Assigned task: Filter the entries down to the lines containing "format", and copy those lines.
---------- Records to use ----------
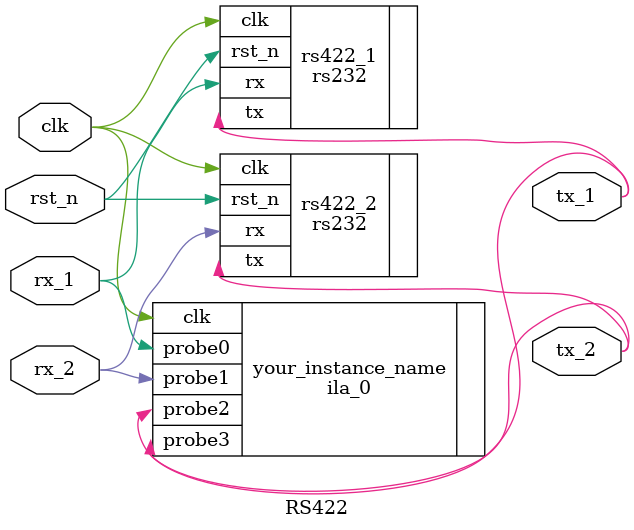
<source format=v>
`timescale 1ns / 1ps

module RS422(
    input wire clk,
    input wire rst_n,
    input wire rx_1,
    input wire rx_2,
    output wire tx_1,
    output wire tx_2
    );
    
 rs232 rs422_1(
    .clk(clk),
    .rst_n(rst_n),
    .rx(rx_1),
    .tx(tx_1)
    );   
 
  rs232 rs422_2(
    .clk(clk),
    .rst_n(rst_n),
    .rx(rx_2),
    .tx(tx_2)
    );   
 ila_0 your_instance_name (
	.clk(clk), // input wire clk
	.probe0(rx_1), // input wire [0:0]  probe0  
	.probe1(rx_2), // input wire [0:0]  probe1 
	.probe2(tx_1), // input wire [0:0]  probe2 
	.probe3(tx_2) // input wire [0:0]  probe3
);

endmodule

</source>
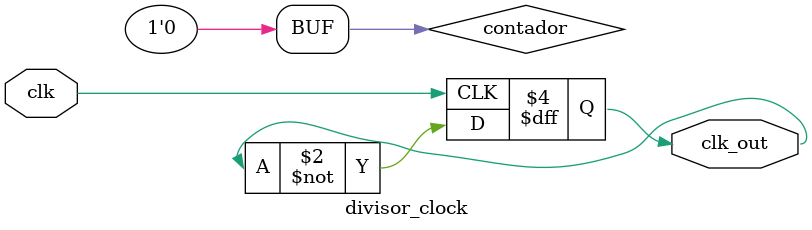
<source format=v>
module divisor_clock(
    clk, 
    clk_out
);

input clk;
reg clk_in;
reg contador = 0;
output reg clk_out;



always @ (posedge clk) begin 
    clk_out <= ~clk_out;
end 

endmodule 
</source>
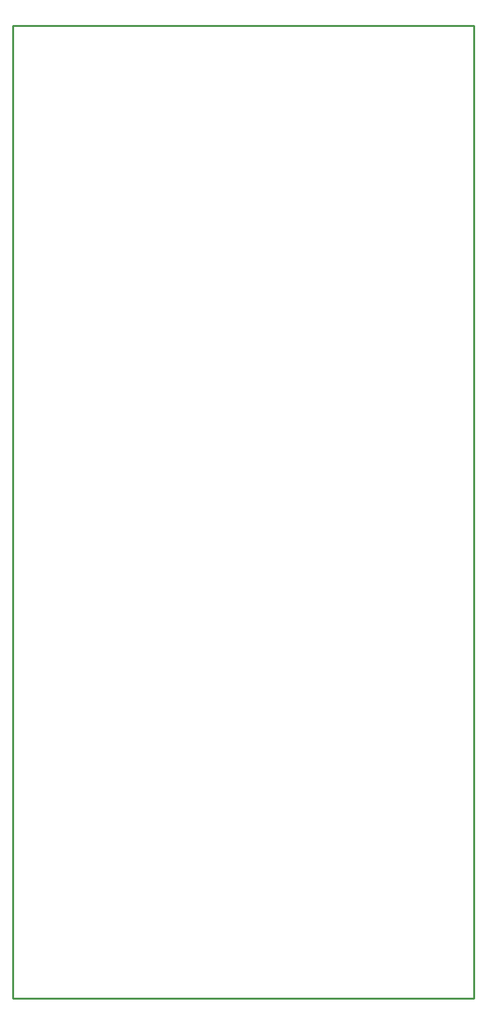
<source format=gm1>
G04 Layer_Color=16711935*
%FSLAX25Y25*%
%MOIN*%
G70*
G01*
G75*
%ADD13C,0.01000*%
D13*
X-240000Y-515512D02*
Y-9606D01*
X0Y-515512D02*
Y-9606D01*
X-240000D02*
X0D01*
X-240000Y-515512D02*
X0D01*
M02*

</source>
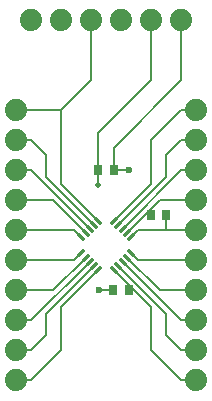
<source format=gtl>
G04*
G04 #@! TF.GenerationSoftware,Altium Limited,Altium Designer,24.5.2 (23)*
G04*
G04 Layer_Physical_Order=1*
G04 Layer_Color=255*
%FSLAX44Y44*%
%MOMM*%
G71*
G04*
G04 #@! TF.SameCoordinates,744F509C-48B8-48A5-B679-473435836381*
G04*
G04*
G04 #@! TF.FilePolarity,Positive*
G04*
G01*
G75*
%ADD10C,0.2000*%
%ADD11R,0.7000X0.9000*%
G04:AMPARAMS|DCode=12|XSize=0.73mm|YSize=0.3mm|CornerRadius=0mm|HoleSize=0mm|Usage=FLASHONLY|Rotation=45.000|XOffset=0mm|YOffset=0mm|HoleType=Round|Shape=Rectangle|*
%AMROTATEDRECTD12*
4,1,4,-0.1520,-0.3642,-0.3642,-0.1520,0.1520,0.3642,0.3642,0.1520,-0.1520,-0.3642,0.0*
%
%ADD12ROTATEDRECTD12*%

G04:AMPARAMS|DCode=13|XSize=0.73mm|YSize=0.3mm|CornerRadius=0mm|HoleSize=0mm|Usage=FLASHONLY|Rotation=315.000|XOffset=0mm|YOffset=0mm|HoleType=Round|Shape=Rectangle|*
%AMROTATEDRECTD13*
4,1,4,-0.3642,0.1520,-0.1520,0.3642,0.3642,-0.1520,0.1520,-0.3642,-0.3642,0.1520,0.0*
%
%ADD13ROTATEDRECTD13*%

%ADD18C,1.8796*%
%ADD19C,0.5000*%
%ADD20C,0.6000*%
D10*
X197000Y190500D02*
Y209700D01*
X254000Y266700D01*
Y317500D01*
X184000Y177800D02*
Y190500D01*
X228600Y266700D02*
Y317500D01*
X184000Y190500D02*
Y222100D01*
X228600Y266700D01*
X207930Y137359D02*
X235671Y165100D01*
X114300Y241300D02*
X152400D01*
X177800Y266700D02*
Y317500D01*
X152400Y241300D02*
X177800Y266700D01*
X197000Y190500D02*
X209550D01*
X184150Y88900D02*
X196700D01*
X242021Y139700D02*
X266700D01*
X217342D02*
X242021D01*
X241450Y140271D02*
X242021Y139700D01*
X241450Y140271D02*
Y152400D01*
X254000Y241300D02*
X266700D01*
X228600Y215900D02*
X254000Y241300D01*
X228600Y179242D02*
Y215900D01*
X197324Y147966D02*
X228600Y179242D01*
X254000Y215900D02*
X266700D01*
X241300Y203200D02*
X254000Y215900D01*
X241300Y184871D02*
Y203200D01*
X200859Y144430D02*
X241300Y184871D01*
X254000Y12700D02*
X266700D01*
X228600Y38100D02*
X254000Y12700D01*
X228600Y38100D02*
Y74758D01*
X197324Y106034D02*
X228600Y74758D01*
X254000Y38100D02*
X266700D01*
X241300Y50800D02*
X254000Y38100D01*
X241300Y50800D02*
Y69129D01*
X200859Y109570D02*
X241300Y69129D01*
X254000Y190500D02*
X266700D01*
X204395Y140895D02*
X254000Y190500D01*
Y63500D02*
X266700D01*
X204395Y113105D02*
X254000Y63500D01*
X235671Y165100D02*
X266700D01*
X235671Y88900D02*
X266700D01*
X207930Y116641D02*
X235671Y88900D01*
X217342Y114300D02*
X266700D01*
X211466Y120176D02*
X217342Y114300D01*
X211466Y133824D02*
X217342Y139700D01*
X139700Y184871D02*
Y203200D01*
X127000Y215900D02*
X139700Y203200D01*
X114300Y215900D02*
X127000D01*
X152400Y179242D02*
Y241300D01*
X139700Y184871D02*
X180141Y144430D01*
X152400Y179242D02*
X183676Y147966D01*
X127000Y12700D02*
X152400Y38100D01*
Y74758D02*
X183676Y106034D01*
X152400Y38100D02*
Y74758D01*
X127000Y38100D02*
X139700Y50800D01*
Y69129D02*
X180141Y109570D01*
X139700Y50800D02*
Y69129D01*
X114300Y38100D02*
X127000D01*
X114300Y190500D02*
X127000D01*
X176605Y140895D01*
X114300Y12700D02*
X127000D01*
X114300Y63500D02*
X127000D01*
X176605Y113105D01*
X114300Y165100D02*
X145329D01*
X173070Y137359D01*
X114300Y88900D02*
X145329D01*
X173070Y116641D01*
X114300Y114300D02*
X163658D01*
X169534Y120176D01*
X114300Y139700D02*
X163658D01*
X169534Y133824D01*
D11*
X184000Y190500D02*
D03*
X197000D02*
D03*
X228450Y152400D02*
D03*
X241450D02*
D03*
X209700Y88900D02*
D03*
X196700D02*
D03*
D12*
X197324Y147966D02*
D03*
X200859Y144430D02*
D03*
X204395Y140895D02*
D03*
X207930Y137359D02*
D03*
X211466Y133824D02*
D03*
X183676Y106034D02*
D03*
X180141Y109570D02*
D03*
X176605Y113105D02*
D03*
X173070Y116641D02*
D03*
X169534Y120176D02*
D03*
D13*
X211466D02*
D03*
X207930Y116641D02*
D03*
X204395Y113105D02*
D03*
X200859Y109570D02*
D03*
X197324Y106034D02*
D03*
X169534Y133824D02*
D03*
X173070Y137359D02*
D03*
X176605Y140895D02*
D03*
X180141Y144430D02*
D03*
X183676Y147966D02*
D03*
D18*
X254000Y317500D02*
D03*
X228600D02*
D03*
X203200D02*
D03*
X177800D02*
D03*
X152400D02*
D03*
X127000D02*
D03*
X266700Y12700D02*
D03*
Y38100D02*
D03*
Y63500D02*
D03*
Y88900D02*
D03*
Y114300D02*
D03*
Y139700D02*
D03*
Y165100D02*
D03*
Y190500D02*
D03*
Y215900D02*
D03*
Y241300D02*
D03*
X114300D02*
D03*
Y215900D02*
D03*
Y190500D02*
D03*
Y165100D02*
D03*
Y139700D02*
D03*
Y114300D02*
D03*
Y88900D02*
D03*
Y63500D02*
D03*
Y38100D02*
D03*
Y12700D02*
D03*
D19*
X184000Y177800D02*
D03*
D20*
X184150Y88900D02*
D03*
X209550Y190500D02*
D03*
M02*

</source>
----------
Solution for this problem:
<source format=v>
<source format=v>
<source format=gm1>
<source format=gtl>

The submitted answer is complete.